In this tutorial we will show how to re-analyze the hemagglutination inhibition (HAI) assay data from one study in ImmPort using R.
The data stored in ImmPort can be viewed and accessed through the web site. The database content is also available for download in MySQL and Tab Separated Value (TSV) files. To download data from ImmPort you must first register for a free account.
In ImmPort, each study has a study accession beginning with the letters SDY, followed by a number. For this example, we will focus on the study SDY212.
Study accession SDY212
Title: Apoptosis and other immune biomarkers predict influenza vaccine responsiveness
Principal Investigator: Mark M. Davis
Description: In an effort to identify benchmarks of immunological health, influenza vaccination was used in 30 young (20 to 30 years) and 59 older subjects (60 to 89 years) as models for strong and weak immune responses, respectively.
The data from this study can be downloaded here. If the page opens with an error, please make sure to log into ImmPort.

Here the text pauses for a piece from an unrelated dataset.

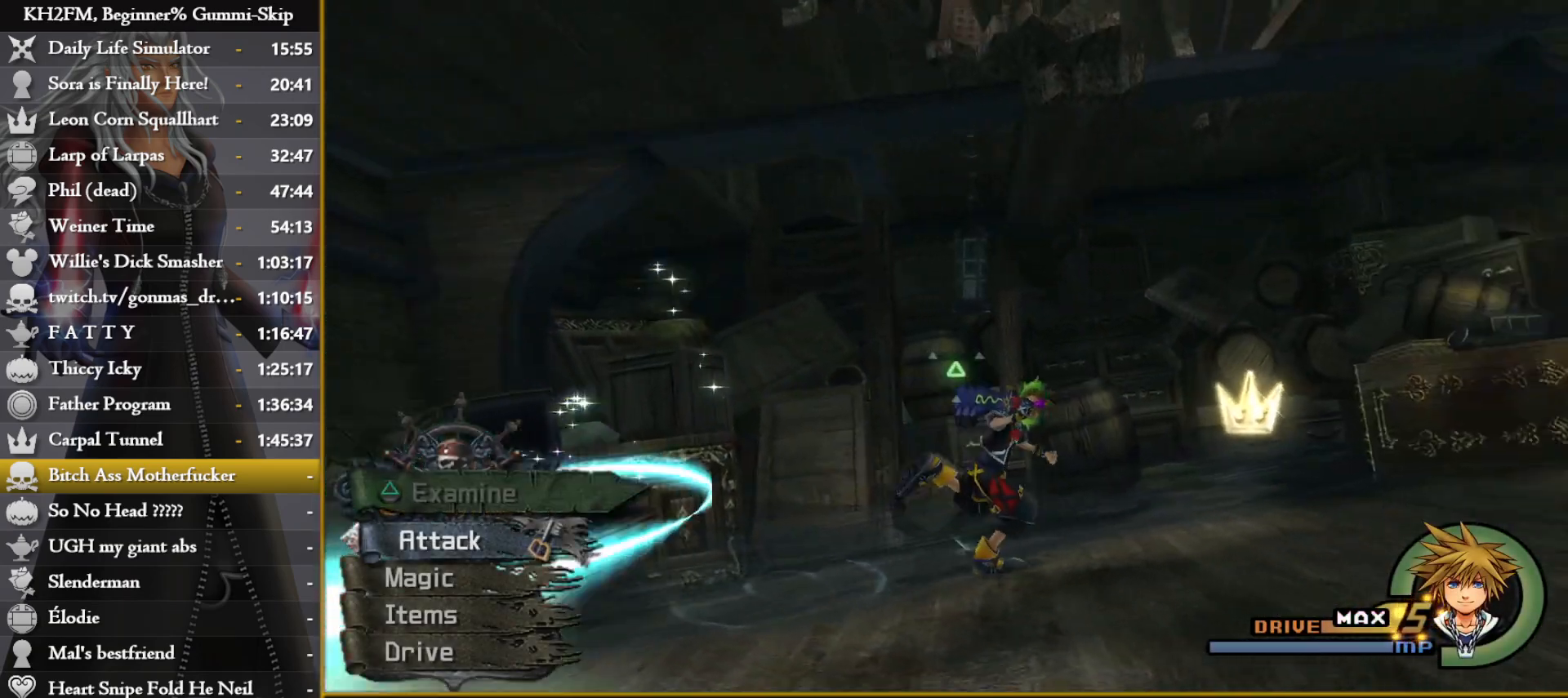
{"buttons": [], "left_stick": "up-right", "right_stick": "center", "events": [[267, "left_stick", "up-right"], [400, "right_stick", "center"]]}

The hemagglutination inhibition (HAI) assay can be used to determine the level of antibodies to influenza virus in a serum sample.
A good explanation of the HAI assay is available on the virology blog. In short, a fixed amount of virus is added to each well of a 96-well plate. From each serum sample a two-fold dilution series is prepared and the series is added to the plate. A fixed amount of red blood cells are then added and the plate is incubated. In the absence of viral antibodies, the virus will cross-link the cells and form a visible agglutination. Antibodies to the virus present in the serum will prevent the virus from attaching to the red blood cells and this inhibition of hemagglutination is used to quantify the antiviral antibodies. The weakest dilution of serum that produces hemagglutination is used as the measure of antibody concentration. If 1:40 is the weakest dilution that prevents hemagglutination, the HAI titer is 40.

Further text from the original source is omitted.